Hi Dyson, it’s me, Casey.
You have to understand that when I picture your product development meetings you have a giant photo of me with a goofy grin at the head of your boardroom. A huge picture of me with a giant sign off to the side stating “THIS? THIS IS WHO WE’RE SELLING TO.”
Because Dyson? I’ve bought it.
I dare you to find someone else who had “Use a Dyson Airblade” on their life list. Not only have I used a Dyson Airblade, I may or may not go out of my way to dirty my hands if only for the chance to use the Airblade again. I may have even once scolded someone in a public restroom for using paper towels instead of the marvel of hand drying that is the Airblade.
And don’t even get me started on your vacuums. If I could? I would buy another Dyson just to detail my original Dyson. The pioneers dreamed in acres, I dream in square feet (of carpet.) Although, if you could find a way to make vacuuming my stairs less of a swear inducing task? I’d really appreciate it. Thanks.

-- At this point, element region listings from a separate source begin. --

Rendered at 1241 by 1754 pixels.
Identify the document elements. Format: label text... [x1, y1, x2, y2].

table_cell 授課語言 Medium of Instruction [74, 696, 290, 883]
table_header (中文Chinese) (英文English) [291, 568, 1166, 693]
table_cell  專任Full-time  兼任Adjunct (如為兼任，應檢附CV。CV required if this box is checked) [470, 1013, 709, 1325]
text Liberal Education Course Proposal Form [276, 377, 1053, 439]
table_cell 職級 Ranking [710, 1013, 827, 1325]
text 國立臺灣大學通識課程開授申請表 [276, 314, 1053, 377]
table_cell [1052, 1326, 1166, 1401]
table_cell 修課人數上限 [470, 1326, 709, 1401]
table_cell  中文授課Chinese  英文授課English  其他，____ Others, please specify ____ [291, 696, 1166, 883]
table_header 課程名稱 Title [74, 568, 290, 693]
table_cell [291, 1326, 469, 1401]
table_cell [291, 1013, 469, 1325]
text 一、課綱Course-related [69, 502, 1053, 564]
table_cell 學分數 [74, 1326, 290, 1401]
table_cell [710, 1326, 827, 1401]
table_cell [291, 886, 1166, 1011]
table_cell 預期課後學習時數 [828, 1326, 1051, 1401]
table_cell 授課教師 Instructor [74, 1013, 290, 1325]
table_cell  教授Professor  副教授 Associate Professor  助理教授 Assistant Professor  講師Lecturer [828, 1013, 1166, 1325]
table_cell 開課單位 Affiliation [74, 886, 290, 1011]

So as I stood in BestBuy on Saturday and watched my husband stick his hand in and out of your new fan, the Air Multiplier I wondered, have you taken it too far? I mean, the commercials claim that my current fan with blades is unsettling me with buffeting, and that I don’t even realize that this unpleasant buffeting is occurring. And that I won’t realize the utter unsettleingness of it all until I’m in the presence of a Dyson Air Multiplier.
I WANT TO BELIEVE YOU DYSON!
After all, I was doing the same thing in Target on Wednesday. Sticking my hand in and out of that darn fan JUST BECAUSE I COULD. Wondering if maybe, deep down on some level I was becoming a calmer, less buffeted person simply by being in the presence of this fan.
Are you to the point now where your consumers are so loyal (hi, me) that you could go all Emperor’s New Clothes on us? That you could make a fan, charge an astronomical amount of money for it (A FAN!) and trust that after my near religious experiences with both my vacuum and the Airblade I will just go for the Air Multiplier no questions asked?
IS THIS YOUR BRILLIANT SCHEME DYSON?
I mean, look at Apple. If they started making baby monitors that looked super cool and promised you that you never even realized how well your baby could sleep until you used an iMonitor, you bet people would be lined up for days just to get one.
Even though really?
It was just a baby monitor.
That looked cool.
I’ll bet you there would even be people who would get pregnant just so they would have an excuse to purchase one.
.
.
.
So give it to me straight Dyson. Are you lying to us?
Because the only buffeting I’m aware of involves a big warm bun, a huge hunk of meat, medium rare with mustard ‘be nice, Heinz 57 and french fried potatoes big kosher pickle and a cold draft (root) beer.
That kind of buffeting? I can totally handle. And really, there’s no unpleasantness there at all.
Looking forward to hearing from you.